When Michele Robinson arrived as the new superintendent in the summer of 2011, Bartlett was the first person she met.
“Carol is such a warm and welcoming person,” Robinson said. “From the moment I walked in the door, I felt that I had come home. Right away, she made me feel like a part of the school community and the Amesbury community and she has been a wonderful help and support.”
While she has seen the schools go through good and bad times, Bartlett has also been in a unique position to observe her hometown itself.
“You used to know everybody,” Bartlett said. “Somebody was always married to somebody. Now the names are very different.”

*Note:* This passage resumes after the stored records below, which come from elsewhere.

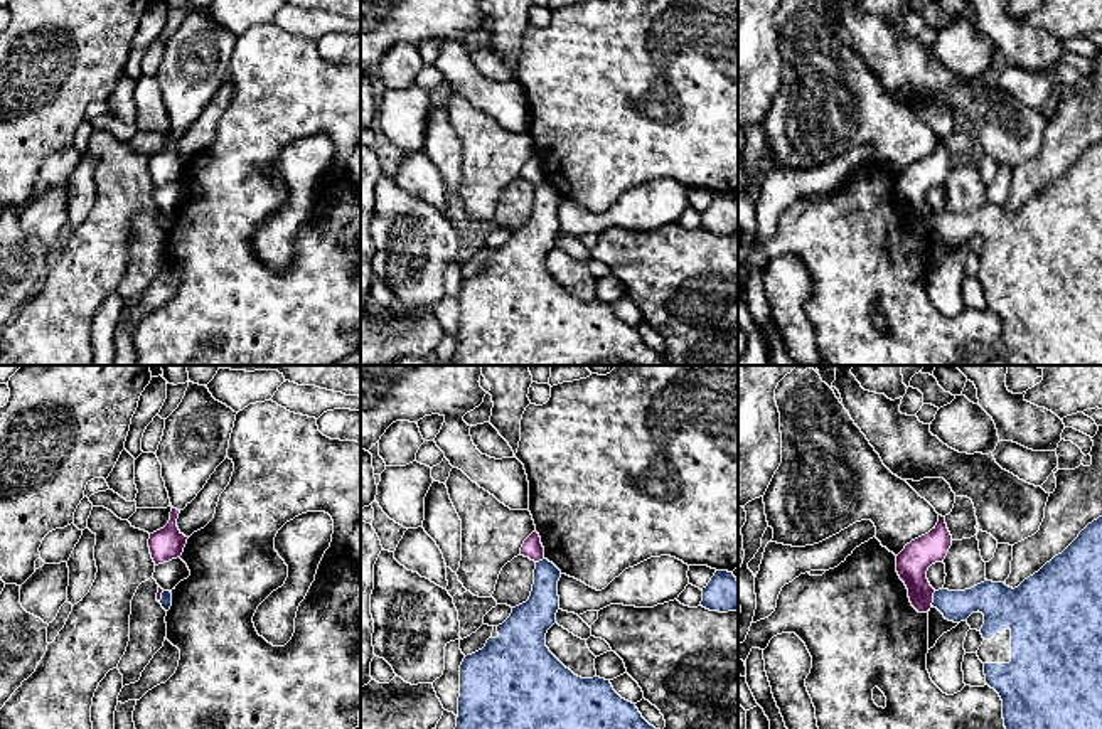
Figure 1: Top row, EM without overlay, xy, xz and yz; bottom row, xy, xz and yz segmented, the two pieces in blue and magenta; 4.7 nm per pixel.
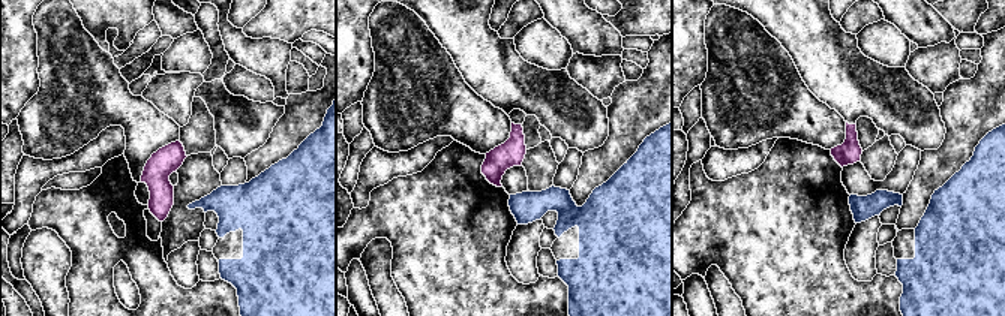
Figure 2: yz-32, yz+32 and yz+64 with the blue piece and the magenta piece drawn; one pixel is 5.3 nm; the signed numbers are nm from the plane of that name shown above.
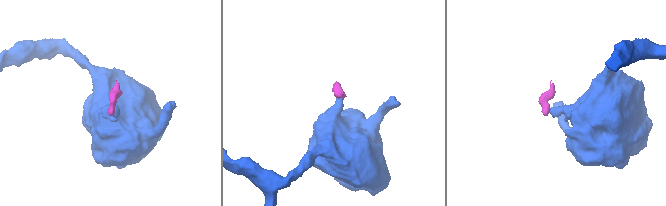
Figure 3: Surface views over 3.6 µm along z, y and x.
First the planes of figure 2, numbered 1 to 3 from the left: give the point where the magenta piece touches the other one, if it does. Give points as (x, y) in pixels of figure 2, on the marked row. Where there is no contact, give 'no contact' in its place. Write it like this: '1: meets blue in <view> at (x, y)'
1: no contact
2: no contact
3: no contact

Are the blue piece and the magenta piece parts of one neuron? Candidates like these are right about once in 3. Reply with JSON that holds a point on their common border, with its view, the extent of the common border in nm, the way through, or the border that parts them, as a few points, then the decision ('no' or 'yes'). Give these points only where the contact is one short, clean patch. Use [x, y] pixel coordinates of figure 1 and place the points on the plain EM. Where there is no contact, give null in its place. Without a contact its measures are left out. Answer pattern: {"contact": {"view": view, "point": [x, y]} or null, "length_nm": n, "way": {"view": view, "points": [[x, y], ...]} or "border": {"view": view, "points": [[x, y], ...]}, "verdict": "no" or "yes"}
{"contact": {"view": "yz", "point": [934, 221]}, "length_nm": 80, "border": {"view": "yz", "points": [[936, 214], [930, 228]]}, "verdict": "no"}

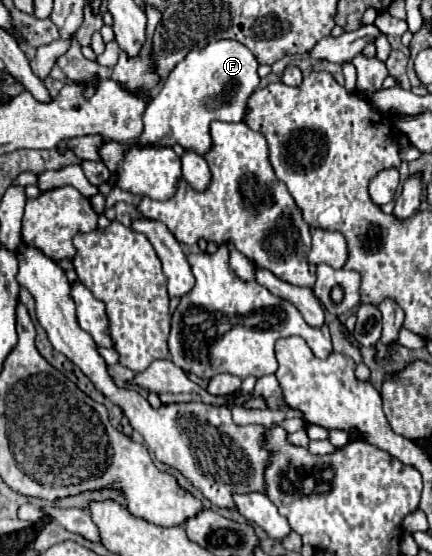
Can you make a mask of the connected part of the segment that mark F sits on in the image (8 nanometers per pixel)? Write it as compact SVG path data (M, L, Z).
M216 40L202 50L192 50L166 78L164 88L154 96L144 112L144 132L138 144L158 144L192 148L204 154L210 148L210 122L240 122L248 96L258 88L258 62L252 52L236 40Z

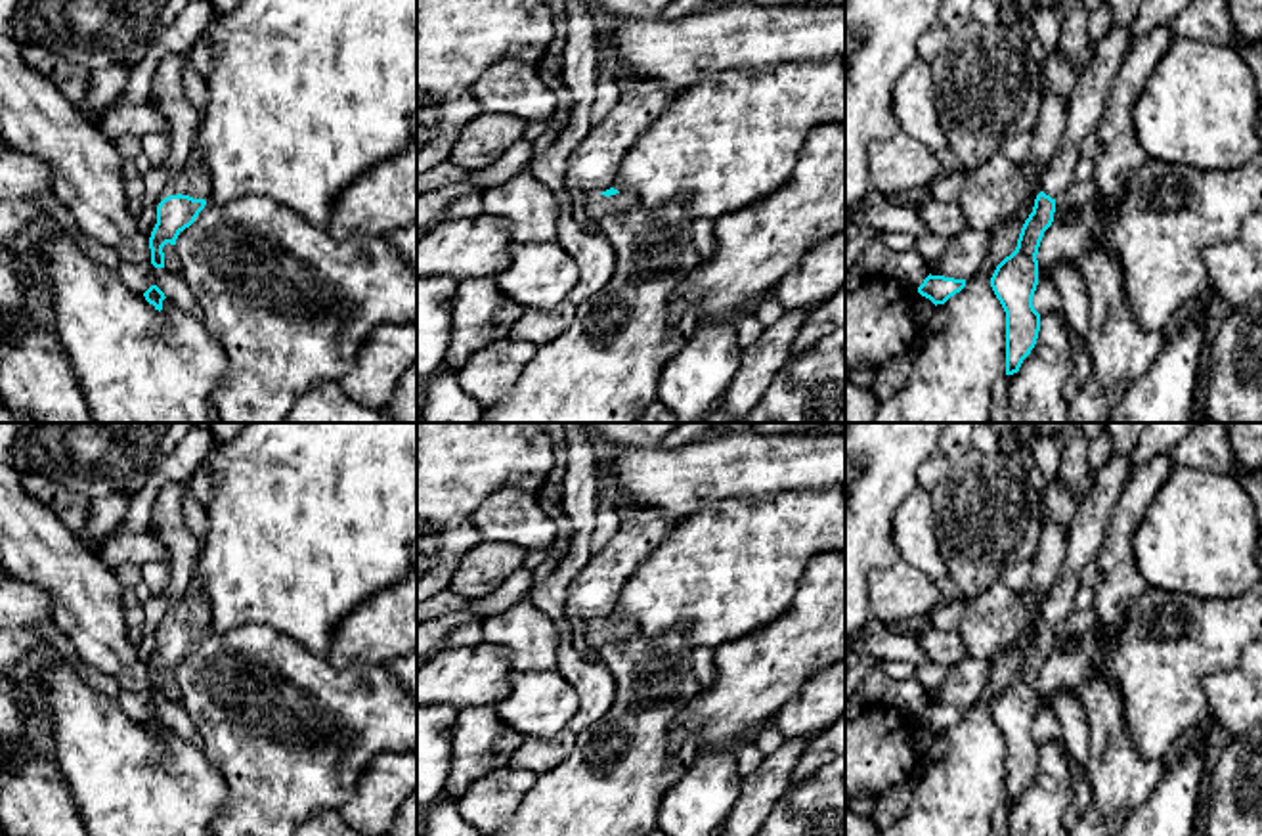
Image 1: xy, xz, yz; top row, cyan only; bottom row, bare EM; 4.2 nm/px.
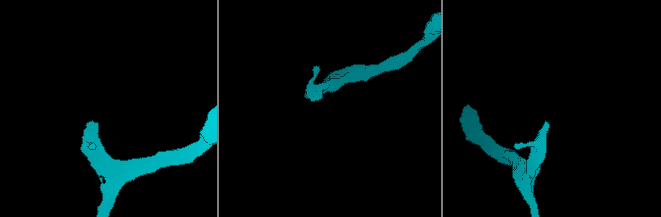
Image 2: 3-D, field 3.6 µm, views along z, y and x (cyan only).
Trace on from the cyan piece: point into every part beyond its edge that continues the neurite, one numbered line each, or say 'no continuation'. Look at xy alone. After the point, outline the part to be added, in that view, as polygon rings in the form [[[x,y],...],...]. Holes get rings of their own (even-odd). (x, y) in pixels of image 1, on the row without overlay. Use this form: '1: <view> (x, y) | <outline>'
1: xy (192, 607) | [[[187,589],[170,608],[164,620],[168,624],[189,624],[193,627],[208,627],[210,606],[201,591]]]

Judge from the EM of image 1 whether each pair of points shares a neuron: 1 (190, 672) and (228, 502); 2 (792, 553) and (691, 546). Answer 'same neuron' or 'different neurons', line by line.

“People have moved away, there was a whole French community that was here,” she added. “Many friends’ families spoke French. I walked down the street and I knew everybody. I don’t think I would know people (now) if I didn’t work here. I’m not saying that’s a bad thing, it’s just a whole different demographic. Everyone my age all moved to Florida.”
While Bartlett has no plans to move to Florida anytime soon, she is about to become a permanent part of the high school, along with former student Peter Randall and former educator Maria Ferrandini. The tree are going to be inducted into the Amesbury Educational Foundation’s Hall of Honor in May. She is also the president of the Foundation for the Amesbury Academy charter school.